Charles Explorer logo
🇬🇧

On the origin of cowrie seashells in Early China

Publication at Faculty of Arts |
2022

Abstract

Cowrie seashells are among objects regularly unearthed from the Bronze Age (2nd-1st millennium BCE) elite graves in the Yellow River valley. The problem of the place of their origin has puzzled scholars since the first half of the 20th century.

For a long time, the most influential hypothesis searched for it on the southeastern seashore of modern China. This view was challenged by Peng and Zhu (1995) who suggested that the seashells were obtained through long-distance contacts with Central Asia and the steppes. This suggestion was based on the thoroughgoing consideration of the finds of the seashells in the territory of modern China which revealed that their earliest finds concentrate in the region of the Chinese Northwest (Gansu and Qinghai).
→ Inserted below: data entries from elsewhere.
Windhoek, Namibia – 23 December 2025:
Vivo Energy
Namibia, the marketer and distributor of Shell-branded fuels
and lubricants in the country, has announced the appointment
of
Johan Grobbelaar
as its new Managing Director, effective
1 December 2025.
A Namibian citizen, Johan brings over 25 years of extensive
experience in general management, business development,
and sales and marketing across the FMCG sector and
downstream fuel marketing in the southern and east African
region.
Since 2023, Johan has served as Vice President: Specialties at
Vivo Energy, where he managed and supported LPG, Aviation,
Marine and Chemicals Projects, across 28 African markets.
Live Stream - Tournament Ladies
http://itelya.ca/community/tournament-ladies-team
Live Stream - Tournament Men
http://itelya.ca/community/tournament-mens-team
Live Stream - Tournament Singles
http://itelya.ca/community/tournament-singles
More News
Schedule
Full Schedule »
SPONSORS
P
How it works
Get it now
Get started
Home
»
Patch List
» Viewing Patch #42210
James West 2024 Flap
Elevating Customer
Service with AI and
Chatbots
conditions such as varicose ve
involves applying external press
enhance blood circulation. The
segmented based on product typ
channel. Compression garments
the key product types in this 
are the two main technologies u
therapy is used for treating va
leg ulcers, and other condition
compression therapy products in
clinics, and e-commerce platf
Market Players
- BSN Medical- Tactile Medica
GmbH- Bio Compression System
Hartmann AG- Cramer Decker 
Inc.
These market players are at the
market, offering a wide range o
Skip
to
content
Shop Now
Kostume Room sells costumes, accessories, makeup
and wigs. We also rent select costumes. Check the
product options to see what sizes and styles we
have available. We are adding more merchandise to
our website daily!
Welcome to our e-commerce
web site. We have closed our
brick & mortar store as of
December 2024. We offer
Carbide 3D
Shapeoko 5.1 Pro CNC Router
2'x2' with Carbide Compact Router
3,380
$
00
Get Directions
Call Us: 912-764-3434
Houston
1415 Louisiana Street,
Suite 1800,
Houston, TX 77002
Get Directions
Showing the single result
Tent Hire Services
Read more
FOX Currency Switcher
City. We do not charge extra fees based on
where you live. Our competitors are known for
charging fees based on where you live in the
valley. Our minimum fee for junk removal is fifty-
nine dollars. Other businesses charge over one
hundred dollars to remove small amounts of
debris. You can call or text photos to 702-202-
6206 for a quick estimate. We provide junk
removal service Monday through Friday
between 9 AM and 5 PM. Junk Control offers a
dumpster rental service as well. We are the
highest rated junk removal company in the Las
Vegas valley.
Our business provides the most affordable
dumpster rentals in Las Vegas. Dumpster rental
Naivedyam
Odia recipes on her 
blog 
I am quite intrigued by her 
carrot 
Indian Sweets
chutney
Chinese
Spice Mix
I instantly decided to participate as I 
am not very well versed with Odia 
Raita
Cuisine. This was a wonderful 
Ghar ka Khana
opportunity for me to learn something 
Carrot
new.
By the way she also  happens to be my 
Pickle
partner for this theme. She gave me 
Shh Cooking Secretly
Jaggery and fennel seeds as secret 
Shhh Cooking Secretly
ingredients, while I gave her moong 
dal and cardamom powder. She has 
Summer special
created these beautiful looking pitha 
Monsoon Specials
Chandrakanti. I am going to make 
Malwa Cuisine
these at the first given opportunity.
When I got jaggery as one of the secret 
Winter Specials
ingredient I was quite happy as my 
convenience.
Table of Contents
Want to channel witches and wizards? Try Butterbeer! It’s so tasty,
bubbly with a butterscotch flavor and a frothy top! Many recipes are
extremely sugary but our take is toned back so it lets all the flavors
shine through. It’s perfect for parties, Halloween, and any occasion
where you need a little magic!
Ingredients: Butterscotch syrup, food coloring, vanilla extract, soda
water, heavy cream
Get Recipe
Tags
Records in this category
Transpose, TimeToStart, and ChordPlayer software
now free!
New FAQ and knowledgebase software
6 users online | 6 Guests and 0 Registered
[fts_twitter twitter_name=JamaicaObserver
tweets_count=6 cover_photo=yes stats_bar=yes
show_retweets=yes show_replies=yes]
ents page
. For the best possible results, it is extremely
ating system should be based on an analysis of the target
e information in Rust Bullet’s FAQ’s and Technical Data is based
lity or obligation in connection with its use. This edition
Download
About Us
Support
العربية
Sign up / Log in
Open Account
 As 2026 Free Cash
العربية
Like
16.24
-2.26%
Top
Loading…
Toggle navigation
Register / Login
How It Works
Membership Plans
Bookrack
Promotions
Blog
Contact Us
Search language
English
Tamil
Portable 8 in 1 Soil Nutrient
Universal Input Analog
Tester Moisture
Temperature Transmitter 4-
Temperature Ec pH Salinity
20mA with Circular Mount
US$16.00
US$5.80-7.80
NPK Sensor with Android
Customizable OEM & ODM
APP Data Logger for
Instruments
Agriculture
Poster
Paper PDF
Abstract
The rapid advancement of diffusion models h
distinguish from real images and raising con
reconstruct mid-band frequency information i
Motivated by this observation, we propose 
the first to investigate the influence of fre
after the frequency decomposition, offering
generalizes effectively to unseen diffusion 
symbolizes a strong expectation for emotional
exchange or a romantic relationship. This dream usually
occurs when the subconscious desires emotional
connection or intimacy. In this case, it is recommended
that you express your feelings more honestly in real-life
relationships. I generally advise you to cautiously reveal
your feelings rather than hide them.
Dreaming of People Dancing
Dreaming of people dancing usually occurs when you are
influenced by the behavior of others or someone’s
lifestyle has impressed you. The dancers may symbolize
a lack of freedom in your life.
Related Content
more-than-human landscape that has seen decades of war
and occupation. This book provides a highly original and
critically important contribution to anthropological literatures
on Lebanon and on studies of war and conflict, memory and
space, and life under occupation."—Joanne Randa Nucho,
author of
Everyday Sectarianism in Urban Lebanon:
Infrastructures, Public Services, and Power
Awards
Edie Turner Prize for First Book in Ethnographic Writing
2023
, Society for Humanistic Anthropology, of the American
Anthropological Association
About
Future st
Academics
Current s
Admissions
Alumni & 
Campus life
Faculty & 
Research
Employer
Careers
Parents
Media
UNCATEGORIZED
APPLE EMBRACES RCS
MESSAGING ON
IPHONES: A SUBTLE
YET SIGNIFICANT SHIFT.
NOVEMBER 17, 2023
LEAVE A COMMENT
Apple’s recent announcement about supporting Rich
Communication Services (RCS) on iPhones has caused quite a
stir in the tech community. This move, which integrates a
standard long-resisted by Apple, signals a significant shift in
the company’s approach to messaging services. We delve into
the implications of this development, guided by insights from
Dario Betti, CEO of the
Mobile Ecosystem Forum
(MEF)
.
However, it should be emphasized that the distribution of these earliest finds shows strong bias toward high-elevation areas on the northeastern fringes of the Tibetan Plateau. This, together with occurrence of the seashells on the southeastern rim of the Plateau at the same time, suggests the region to the southeast of the Plateau - i.e., the Southwestern China - as one of the main areas from which the shells were acquired by the Late Neolithic cultures in the modern Qinghai and Gansu Provinces.

While sources of the cowries found within a broader territory of modern China were probably various, these considerations suggest that the Chinese Southwest, which in later historical periods was a center of the trade with the cowries, had an important role in their distribution since the prehistoric period.